## EXERCISE TEXT
---

Tuesday

May 1, 2012


Black Sea

by Mark Strand

One clear night while the others slept, I climbed
the stairs to the roof of the house and under a sky
strewn with stars I gazed at the sea, at the spread of it,
the rolling crests of it raked by the wind, becoming
like bits of lace tossed in the air. I stood in the long,
whispering night, waiting for something, a sign, the approach
of a distant light, and I imagined you coming closer,
the dark waves of your hair mingling with the sea,
and the dark became desire, and desire the arriving light.
The nearness, the momentary warmth of you as I stood
on that lonely height watching the slow swells of the sea
break on the shore and turn briefly into glass and disappear . . .
Why did I believe you would come out of nowhere? Why with all
that the world offers would you come only because I was here?

"Black Sea" by Mark Strand, from Man and Camel. © Alfred A. Knopf, 2008. Reprinted with permission. (buy now)

On this date in 1840, the first official adhesive postage stamp was issued in Great Britain. Up until the late 1830s, the recipient of the letter was supposed to pay upon delivery. Rates were inconsistent: postage was calculated based on number of sheets of paper, and the distance from sender to recipient. The rules were complicated and postage was expensive, and people often refused to pay, costing the government a lot of money. A schoolmaster named Rowland Hill developed a new system that established uniform postal rates based on weight. The sender would pay with stamps that cost a penny each. The design of the first stamp was an engraved profile of Queen Victoria on a black background, called the Penny Black. Since Britain was the first country to use prepaid postage stamps, they have never printed the name of their country on their stamps, just a portrait of the reigning monarch.

Today is the birthday of Joseph Addison (books by this author), born in Wiltshire, England (1672). Along with his friend Richard Steele, Addison was an essayist for The Tatler, a newspaper that covered London's political and social elite. When The Tatler ceased production in 1711, Steele and Addison formed The Spectator, with the intent to "enliven Morality with Wit, and to temper Wit with Morality." The Spectator offered a single, long essay every day but Sunday, on subjects ranging from fashion to literary criticism. It was narrated by the fictitious Mr. Spectator, whose "Spectator's Club" included a cast of characters to entertain, comment on affairs of the day, and teach moral lessons. One of the paper's biggest fans was Benjamin Franklin, who admitted in his autobiography that he had modeled his prose after Addison's essays.

On this date in 1707, the Acts of Union joined the Kingdoms of England and Scotland into the Kingdom of Great Britain. They had shared a single monarch for a hundred years since Queen Elizabeth I died childless, and James VI of Scotland became James I of England. The Acts of Union combined their two parliaments into one. Many Scots were unhappy with the union, but as historian Simon Schama said, "What began as a hostile merger, would end in a full partnership in the most powerful going concern in the world ... it was one of the most astonishing transformations in European history."

---

## ENTRIES PROVIDED
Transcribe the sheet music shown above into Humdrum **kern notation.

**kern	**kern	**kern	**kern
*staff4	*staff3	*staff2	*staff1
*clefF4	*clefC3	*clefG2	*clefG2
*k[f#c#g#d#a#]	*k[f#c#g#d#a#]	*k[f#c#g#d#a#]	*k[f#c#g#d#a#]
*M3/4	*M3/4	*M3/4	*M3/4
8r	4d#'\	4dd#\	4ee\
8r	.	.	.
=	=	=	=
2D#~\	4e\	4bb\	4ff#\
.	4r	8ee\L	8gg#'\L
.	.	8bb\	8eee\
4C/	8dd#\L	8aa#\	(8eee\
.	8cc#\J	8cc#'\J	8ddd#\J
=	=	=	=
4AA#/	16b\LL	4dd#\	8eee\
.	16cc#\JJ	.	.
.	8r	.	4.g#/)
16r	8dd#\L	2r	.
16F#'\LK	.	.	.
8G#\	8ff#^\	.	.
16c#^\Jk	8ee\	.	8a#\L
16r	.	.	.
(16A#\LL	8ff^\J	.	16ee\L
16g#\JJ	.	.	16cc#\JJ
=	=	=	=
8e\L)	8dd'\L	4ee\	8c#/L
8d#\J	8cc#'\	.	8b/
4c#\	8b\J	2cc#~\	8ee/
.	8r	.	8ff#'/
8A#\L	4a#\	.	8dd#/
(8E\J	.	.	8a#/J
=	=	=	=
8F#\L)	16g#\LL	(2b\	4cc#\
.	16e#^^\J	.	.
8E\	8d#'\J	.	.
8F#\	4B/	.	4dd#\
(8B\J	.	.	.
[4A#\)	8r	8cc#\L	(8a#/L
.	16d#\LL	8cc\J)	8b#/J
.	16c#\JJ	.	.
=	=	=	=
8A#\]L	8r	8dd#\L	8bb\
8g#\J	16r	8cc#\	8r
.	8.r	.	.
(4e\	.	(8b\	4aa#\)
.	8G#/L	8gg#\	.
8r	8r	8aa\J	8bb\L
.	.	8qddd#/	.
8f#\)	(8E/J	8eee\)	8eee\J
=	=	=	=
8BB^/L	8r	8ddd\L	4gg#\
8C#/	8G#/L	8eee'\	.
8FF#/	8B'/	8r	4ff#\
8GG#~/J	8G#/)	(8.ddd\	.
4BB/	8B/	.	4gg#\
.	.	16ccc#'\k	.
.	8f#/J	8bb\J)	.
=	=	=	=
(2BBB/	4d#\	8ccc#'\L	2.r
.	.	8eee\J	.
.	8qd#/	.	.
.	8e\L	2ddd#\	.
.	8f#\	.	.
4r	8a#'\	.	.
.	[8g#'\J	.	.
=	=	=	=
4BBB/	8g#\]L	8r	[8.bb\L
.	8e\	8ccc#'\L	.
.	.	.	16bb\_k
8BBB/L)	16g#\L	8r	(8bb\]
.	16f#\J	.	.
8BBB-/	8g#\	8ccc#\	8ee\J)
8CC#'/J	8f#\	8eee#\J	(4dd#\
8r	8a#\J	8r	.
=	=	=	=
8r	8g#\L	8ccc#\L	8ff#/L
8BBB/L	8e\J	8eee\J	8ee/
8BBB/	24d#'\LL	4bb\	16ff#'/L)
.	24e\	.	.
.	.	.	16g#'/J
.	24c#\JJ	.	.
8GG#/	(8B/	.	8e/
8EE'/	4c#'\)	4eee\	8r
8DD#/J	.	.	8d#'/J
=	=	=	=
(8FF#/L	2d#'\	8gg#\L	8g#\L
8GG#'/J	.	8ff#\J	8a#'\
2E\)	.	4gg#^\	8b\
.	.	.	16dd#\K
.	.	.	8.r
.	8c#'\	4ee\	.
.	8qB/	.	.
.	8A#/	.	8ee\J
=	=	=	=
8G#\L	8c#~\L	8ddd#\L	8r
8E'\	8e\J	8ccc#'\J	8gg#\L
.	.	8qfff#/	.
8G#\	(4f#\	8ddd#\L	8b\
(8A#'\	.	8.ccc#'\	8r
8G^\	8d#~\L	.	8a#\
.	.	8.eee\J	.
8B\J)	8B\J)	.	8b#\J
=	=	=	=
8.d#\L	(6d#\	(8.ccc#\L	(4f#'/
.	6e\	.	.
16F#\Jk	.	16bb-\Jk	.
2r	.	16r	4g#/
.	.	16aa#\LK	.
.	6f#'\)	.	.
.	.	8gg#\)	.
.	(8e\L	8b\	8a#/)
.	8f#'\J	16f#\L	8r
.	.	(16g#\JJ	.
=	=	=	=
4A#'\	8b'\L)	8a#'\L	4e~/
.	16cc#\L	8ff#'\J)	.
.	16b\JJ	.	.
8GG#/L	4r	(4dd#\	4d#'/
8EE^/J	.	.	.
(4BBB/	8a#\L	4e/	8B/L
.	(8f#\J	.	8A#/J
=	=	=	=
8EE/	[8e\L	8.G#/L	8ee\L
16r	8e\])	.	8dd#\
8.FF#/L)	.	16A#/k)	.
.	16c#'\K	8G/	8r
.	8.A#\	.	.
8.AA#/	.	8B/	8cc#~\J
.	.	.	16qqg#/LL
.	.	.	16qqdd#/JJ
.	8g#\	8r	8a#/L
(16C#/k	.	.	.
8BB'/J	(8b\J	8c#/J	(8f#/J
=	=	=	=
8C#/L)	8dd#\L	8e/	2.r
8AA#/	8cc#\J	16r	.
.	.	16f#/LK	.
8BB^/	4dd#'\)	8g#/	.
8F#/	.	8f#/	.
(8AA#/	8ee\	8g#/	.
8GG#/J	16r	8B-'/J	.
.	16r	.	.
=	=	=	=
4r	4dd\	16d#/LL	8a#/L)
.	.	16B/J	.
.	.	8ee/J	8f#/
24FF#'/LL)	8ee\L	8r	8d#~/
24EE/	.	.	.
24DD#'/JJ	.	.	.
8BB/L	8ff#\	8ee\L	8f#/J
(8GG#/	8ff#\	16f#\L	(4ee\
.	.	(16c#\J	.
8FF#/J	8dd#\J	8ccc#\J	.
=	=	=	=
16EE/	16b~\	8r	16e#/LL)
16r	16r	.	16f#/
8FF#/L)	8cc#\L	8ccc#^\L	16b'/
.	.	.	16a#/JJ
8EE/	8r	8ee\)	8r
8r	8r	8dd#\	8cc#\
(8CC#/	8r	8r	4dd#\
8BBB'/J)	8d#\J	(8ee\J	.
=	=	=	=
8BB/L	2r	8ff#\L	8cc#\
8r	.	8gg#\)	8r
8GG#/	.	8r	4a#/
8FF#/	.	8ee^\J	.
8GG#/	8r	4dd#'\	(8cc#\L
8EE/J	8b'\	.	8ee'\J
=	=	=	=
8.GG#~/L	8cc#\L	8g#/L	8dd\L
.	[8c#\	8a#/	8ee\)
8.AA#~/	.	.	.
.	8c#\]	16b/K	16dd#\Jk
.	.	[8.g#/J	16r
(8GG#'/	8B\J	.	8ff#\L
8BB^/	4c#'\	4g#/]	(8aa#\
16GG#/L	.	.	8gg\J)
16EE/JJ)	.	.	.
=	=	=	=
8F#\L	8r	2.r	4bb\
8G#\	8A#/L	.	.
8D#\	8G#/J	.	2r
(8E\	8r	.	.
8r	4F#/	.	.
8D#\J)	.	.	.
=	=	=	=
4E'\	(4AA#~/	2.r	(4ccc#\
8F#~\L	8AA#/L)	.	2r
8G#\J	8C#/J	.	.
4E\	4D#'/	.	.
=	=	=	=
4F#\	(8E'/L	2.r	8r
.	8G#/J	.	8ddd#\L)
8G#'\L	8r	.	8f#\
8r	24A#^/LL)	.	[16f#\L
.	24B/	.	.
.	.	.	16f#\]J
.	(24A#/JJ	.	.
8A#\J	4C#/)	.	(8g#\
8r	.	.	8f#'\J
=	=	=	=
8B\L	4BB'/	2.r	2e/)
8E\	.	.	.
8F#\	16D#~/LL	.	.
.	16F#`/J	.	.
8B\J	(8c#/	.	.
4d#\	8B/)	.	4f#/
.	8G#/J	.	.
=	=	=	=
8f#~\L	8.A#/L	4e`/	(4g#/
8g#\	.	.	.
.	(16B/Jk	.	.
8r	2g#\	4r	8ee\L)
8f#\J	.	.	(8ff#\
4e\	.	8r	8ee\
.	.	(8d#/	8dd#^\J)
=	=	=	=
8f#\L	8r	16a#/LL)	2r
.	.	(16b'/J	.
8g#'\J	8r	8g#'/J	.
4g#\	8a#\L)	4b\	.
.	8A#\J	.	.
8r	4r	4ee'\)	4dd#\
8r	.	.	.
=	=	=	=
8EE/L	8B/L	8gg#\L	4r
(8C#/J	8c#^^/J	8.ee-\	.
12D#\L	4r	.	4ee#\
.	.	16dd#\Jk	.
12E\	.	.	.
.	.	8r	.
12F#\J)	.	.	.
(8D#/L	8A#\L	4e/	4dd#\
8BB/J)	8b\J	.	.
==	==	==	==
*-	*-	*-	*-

---

## YOUR TASKS
• 1. Quote the May 1, 2012 text word for word, beginning at "Today is the" and stopping after "after Addison's essays.".
• 2. Render this sentence from the May 1, 2012 text in Spanish: "The sender would pay with stamps that cost a penny each."
The entries can be set aside, since nothing here depends on them.

## ANSWERS TO THE EXERCISE
• 1.
Today is the birthday of Joseph Addison (books by this author), born in Wiltshire, England (1672). Along with his friend Richard Steele, Addison was an essayist for The Tatler, a newspaper that covered London's political and social elite. When The Tatler ceased production in 1711, Steele and Addison formed The Spectator, with the intent to "enliven Morality with Wit, and to temper Wit with Morality." The Spectator offered a single, long essay every day but Sunday, on subjects ranging from fashion to literary criticism. It was narrated by the fictitious Mr. Spectator, whose "Spectator's Club" included a cast of characters to entertain, comment on affairs of the day, and teach moral lessons. One of the paper's biggest fans was Benjamin Franklin, who admitted in his autobiography that he had modeled his prose after Addison's essays.

• 2. El remitente pagaría con sellos que costaban un penique cada uno.